Query your database to compute the number of stations with high activity (>=20) and low activity (<=5) in each of the two time intervals. Display your results. They may look like the following (the actual numbers may differ):

High Activity Stations [10, 29]

Low Activity Stations [205, 308]

There will be 4 counts in total. A station with activity [25, 3] will contribute towards the count for High Activity Stations in the first interval and contribute towards the count for the Low Activity Stations in the second interval.

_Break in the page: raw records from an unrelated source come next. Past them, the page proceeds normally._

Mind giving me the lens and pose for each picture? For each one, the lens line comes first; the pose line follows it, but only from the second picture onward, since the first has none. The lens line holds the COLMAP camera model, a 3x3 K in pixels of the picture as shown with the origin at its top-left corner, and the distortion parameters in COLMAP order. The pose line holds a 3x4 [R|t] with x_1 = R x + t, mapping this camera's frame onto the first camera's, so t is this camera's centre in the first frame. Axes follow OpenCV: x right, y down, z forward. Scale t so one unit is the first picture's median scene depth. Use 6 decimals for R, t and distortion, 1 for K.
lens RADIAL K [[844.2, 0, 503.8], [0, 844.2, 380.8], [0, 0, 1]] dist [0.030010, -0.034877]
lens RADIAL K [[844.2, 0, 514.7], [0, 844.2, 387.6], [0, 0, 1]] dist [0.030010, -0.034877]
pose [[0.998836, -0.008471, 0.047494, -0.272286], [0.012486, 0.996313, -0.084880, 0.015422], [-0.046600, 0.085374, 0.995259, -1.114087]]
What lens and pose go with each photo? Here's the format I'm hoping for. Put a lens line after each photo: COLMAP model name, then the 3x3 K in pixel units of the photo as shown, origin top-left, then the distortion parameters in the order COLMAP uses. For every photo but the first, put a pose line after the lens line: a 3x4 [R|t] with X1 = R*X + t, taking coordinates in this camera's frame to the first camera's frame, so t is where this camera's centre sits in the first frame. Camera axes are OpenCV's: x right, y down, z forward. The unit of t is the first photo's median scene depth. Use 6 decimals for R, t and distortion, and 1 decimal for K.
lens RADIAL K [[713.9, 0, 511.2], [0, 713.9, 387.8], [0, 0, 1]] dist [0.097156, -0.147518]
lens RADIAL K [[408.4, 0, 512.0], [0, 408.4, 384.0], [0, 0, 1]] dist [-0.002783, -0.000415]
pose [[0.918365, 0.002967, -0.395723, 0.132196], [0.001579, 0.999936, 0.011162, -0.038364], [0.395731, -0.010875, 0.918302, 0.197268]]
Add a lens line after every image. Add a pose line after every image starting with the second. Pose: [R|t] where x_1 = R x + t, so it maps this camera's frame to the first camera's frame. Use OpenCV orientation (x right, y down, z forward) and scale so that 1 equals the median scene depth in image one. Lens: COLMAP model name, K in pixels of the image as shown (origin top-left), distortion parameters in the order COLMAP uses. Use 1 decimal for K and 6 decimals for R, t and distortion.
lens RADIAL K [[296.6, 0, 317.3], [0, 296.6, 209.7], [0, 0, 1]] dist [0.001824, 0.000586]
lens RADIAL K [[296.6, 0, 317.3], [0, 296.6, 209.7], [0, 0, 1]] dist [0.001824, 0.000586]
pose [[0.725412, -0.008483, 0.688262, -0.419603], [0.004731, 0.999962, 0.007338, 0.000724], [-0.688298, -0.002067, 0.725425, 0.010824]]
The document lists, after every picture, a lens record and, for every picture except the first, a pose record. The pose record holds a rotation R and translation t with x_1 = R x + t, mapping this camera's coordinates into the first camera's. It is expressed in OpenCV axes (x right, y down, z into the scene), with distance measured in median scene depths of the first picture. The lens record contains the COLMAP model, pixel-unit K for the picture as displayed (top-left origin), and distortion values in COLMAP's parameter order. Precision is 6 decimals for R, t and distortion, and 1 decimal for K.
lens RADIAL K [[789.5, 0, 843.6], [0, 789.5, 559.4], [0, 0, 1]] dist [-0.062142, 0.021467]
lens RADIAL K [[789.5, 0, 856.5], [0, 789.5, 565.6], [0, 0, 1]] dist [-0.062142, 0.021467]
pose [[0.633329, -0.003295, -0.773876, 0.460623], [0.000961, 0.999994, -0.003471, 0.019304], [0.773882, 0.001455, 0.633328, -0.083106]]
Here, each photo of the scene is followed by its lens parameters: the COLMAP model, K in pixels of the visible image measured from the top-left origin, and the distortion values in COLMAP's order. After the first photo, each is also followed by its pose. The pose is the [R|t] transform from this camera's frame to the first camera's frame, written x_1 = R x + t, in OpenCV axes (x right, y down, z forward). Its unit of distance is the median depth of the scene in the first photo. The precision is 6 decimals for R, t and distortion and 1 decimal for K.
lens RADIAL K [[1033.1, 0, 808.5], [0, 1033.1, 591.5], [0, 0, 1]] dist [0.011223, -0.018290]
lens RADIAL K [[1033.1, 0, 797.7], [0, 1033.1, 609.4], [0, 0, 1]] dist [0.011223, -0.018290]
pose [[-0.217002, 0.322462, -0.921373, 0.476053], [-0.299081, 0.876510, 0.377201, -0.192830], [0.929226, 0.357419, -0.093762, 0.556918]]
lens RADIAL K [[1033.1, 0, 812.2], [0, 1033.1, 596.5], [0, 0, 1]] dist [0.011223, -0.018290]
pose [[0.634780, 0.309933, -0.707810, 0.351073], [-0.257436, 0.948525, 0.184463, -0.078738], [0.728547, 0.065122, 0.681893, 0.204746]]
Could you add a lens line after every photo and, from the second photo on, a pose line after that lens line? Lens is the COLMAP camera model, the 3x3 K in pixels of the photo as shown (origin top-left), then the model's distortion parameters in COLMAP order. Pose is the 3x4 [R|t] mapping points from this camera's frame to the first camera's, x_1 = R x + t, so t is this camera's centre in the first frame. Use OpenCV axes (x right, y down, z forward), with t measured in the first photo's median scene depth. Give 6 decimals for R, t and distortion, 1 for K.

Note that general form of the matrix for the result is as follows:

High Activity Stations [x1, x2]

Low Activity Stations [y1, y2]

x1 and y1 are the counts for the first interval and x2 and y2 are the counts for the second interval. 

The station in the example above (activity [25,3]) will contribute to the value of x1 and y2. 

 If there are just two stations with activity [25,3] and [30, 25], the results would be

          High Activity Stations [2, 1]
          Low Activity Stations [0, 1]

In [23]:
#Query your database to compute the number of stations with high activity (>=20) and low activity (<=5) 
#in each of the two time intervals.

high_1=0
high_2=0
low_1=0
low_2=0
for station in temp_data:
    activity1 = station.get('activity')[0]
    if(activity1 >= 20):
        high_1+=1
    elif activity1 <= 5:
        low_1+=1
    activity2 = station.get('activity')[1]
    if activity2 >= 20:
        high_2+=1
    elif activity2 <= 5:
        low_2+=1       
High_Activity_Stations = [high_1,high_2]
Low_Activity_Stations=[low_1,low_2]

print(High_Activity_Stations)
print(Low_Activity_Stations)

[5, 90]
[1714, 1453]